Morgan, who was quoted anonymously in Sunday’s Post report, said an SCI official contacted him over the weekend and denied the allegations, although he said he received no explanation for Napper’s photographs, which showed bodies stored in the unrefrigerated garage. Morgan said the SCI official agreed to refund the $14,111.65 the family paid for funeral services.
“Our investigation is ongoing, and it would be inappropriate for us to comment upon it at this time or to discuss the substance of any conversations with client families,” J. Scott Young, president of SCI Virginia Funeral Services, said in a statement. “In the event that any regulators or law enforcement authorities decide to investigate or make any sort of inquiry, they would have our full cooperation.”
The family of retired Army Col. Andrew DeGraff, whose body was also left in a coffin on the garage rack next to Morgan’s, said they would support a criminal investigation.
“My ultimate goal when I heard about this whole incident is that they lose their license and they are no longer allowed to do this business,” said Grace Wozniak, DeGraff’s granddaughter.
Another current SCI employee blew the whistle yesterday to decry what he has seen at their central facility in Falls Church. Robert Ranghelli, 19, of Manassas Park said the operation there is “a disgrace.”
In addition to dressing bodies and making them up for viewings, Ranghelli handles “removals,” or picking up the dead to take them to National Funeral Home. He said he has worked there since January and has seen numerous bodies stored in the garage, including as many as a dozen veterans on the racks waiting for burial at Arlington. He took photographs of coffins, some of which he said contained bodies, on the racks and of blood stains on the floor.
He said supervisors have asked him to store bodies on the racks and have skipped parts of the cleaning process in order to save money, even if families are charged for it.
“It’s a death factory,” said Ranghelli, who is also a volunteer firefighter and emergency medical technician. “I’ve had a lot of sleepless nights. I just don’t feel right having to do things like place people’s loved ones on racks in the garage.”

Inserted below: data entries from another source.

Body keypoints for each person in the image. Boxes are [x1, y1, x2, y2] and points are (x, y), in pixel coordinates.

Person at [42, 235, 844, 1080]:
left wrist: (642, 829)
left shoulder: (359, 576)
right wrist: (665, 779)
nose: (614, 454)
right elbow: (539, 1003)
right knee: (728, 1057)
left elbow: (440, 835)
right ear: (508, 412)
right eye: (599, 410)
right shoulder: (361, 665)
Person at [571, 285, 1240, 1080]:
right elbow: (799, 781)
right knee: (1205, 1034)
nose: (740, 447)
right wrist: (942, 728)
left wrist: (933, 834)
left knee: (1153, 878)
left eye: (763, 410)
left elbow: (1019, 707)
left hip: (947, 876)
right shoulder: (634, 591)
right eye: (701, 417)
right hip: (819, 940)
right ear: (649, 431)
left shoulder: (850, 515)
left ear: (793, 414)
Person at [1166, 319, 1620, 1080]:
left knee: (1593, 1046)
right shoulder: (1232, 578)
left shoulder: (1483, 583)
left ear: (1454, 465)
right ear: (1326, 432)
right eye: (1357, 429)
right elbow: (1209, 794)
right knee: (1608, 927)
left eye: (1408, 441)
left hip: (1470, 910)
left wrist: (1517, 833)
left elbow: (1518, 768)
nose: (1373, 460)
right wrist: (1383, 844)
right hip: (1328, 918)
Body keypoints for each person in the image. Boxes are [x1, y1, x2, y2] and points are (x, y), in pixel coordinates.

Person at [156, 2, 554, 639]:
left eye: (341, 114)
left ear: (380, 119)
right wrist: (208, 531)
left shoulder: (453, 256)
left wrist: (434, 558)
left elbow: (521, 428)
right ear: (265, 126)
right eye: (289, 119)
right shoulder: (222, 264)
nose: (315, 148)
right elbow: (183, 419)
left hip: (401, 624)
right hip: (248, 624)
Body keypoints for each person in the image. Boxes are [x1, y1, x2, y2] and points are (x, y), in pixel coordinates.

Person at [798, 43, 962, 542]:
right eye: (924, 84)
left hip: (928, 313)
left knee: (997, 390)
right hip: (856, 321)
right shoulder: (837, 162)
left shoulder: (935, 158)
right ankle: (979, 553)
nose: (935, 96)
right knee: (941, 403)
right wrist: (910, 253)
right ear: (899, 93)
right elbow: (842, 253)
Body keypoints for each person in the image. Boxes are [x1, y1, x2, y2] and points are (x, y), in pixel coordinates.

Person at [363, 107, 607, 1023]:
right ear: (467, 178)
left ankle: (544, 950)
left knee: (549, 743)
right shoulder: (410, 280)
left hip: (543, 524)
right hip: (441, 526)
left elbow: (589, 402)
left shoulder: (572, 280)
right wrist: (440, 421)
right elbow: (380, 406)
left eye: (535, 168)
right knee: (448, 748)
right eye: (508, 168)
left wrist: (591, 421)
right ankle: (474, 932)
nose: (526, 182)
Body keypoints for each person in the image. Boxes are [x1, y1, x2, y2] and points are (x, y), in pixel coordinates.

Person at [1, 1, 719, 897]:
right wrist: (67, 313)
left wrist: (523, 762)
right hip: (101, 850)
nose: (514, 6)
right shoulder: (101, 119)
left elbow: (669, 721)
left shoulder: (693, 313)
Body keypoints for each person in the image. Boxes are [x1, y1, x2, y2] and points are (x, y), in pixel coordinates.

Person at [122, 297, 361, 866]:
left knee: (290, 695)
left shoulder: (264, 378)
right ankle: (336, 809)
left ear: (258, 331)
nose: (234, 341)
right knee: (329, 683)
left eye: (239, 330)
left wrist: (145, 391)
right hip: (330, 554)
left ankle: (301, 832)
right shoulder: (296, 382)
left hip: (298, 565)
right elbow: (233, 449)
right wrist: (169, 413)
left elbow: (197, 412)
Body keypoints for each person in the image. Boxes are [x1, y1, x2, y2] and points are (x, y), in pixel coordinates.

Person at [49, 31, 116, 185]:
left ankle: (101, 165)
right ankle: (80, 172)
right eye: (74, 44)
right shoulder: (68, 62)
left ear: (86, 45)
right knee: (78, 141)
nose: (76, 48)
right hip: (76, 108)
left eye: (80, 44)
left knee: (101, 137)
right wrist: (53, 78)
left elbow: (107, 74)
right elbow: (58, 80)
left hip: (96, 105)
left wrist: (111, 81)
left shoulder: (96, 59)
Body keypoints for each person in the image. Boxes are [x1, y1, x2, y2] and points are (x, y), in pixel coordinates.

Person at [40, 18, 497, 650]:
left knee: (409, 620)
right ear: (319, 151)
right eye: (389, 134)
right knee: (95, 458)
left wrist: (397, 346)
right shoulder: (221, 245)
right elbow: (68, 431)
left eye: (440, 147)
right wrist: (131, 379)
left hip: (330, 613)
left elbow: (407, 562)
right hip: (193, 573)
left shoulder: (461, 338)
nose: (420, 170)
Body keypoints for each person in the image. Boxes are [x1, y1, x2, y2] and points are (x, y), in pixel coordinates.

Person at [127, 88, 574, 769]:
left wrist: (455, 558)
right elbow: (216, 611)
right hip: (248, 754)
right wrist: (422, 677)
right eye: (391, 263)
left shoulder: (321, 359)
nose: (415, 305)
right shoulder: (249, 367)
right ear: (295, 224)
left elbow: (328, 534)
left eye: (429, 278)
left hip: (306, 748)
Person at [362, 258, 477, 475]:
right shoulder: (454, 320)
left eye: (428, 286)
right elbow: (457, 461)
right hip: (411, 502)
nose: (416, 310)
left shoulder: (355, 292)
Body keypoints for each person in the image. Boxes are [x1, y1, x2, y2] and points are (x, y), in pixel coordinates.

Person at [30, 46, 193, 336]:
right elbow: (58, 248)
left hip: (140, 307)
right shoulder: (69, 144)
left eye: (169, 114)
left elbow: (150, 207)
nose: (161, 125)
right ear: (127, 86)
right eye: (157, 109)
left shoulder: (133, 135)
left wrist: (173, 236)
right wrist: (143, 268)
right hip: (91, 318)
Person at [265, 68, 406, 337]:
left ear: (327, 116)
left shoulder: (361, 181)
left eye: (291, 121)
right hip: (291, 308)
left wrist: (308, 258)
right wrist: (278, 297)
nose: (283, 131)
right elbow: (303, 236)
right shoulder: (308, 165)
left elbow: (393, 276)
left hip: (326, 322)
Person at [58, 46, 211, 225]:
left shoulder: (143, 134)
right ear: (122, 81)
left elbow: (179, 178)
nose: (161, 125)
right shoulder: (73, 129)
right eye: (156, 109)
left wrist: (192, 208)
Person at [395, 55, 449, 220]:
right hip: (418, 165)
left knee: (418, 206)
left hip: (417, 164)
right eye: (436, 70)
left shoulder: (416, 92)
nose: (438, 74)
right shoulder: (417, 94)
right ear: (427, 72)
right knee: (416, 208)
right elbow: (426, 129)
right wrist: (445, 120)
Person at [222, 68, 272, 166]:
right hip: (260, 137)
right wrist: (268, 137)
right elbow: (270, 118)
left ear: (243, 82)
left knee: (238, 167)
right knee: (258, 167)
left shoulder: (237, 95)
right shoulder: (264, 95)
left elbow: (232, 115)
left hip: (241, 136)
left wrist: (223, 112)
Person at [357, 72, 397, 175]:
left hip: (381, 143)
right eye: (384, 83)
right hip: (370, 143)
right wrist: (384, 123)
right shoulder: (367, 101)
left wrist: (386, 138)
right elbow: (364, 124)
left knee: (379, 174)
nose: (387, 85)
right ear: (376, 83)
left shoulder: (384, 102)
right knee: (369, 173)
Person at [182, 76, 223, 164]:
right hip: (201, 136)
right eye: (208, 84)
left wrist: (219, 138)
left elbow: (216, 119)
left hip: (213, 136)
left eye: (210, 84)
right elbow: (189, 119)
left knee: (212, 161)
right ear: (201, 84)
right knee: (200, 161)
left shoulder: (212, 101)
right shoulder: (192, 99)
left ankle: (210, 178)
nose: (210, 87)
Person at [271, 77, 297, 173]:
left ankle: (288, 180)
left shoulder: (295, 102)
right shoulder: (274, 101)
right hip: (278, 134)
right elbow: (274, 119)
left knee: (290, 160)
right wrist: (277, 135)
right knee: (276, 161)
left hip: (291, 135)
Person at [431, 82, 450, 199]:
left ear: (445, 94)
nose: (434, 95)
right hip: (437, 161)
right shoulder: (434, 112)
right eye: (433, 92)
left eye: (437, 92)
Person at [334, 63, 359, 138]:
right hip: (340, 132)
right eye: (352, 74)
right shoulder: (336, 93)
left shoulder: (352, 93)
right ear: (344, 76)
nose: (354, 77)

Ranghelli said that he saw a state board investigator taking photographs and going through files at the funeral home last month and that she visited again yesterday. He said yesterday that supervisors there were scrambling to clean the facility over the weekend, when The Post first exposed the allegations. He said that employees bleached the cooler to remove stains and that some of the SCI funeral homes came to retrieve bodies stored there.
Numerous clients said yesterday that they called area SCI funeral homes and were told that the company is looking into the situation.
John Mastal, 37, said his father, retired Air Force Col. Jerome Mastal, died June 29 and was buried Sept. 28 at Arlington. He said employees of Demaine Funeral Home in Alexandria — an SCI property — told his family that the body would be refrigerated at their central facility.
“It was comforting at the time, but now I have lots of questions,” Mastal said.
“Today, they say the bad conditions did not exist. Hopefully, this didn’t happen to my father, but how am I ever going to know?”